I received and offer yesterday from one of my other interviews I previously mentioned!!! When I received the offer package email my jaw almost dropped. They offered me 55k a year, 3 weeks vaca, 5 sick days, full benefits, 1.5x annual salary in life insurance, and assistance up to 5k per semester for my masters. I just signed the offer and sent it out!! I will be working with Sharepoint, CRM, C#, ASP.net, with little bit of SQL and Javascript. I start January 18th. :D

I want to thank everyone on here for all the advice and support!! I can't wait and tonight I get to use my new angle grinder on the keg my cousin got me for xmas :mug: (it was legal he knows the owner of a distributor that had some dented kegs). What a great way to start the new year :ban:
 
Congrats!!!! I'm glad it all worked out for you, that is a great salary, especially just starting out! Now go out there and prove you're worth it!! :mug:
 
I think you need to make a beer to celebrate this occasion..... Call it The Offer

CONGRATS!
 
I haven't read the whole thread, but I don't know about working full time and getting a masters degree. I have a masters in Comp. Sci, and I worked part time at a software company during that. I have no clue how I was able to make it happen. At the end of the quarter I would be up everynight until 2 or 3 am, then wake up at 7am and start all over again. The weekend? What was that? End of the quarter I would just work non-stop for about 4-5 weeks. I would not be working at the software company at that time, they were flexible and understanding. I can't imaging holding a full time job and getting a masters degree. I was also a GTF during that time. Good luck with it all!
 
My advice, evaluate a first job based on the experience you will get and not money. The first job out of school is the hardest to get. Not many companies want to take the chance on someone fresh out of school. Once you get a year or two of experience under your belt, then take your experience and go somewhere else and make lots of money. It will be a whole lot easier to get a job once you have experience. I'm assuming $41k is a whole lot than you are making now, so you should be fine living on it.

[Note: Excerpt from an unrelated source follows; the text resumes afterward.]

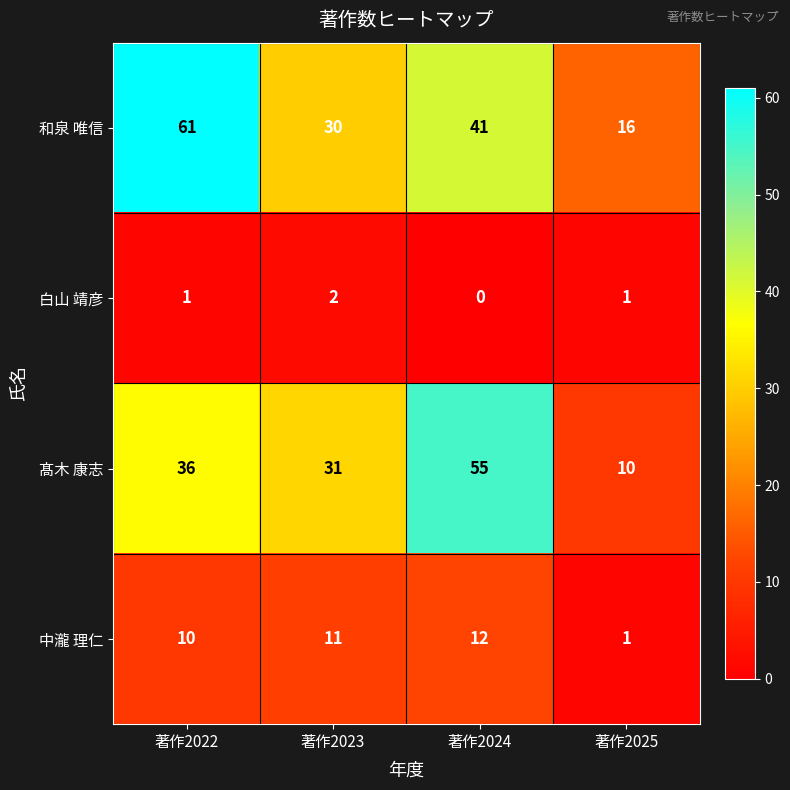

Which category has the highest value in the 白山 靖彦 series?

著作2023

I was a technical recruiter for a few years, so I have a little experience with this.
 
The position I took was mostly for experience at first, when they told me the salary I was amazed! It is a new position in the company I will be the only developer working on these applications, with some very popular technology I will be working on. I was making 39k as an intern so 41k did seem low, but I still considered the job because it would have been just as good of experience as the first offer.
 
I haven't read the whole thread, but I don't know about working full time and getting a masters degree. I have a masters in Comp. Sci, and I worked part time at a software company during that. I have no clue how I was able to make it happen. At the end of the quarter I would be up everynight until 2 or 3 am, then wake up at 7am and start all over again. The weekend? What was that? End of the quarter I would just work non-stop for about 4-5 weeks. I would not be working at the software company at that time, they were flexible and understanding. I can't imaging holding a full time job and getting a masters degree. I was also a GTF during that time. Good luck with it all!

The trick is to find a day job that isn't too demanding :)

I have a full time position and I'm half way through a Master's (and averaging an upper distinction). In addition to serving on the advisory board of a startup and an outside consulting contract. If I couldn't moonlight at work and pursue the bulk of my studies there this would not be possible.

To answer the poster's original question: you'll be hard pressed to see anything north of low 100's once you've acquired substantial experience as a software engineer so you might want to consider a management track at post-graduate level. It will give you options when you get to a mid-career position (or earlier) that a bachelor's won't.
 
My first IT job out of college wasn't until a year and a half after my graduation, and it was for 40K (well, actually, I got an offer for around 25K and worked there for about a week before getting offered the 40K job). That's pretty much how an IT career works: you start somewhat low, then move from job to job, negotiating a higher salary for your experience each time.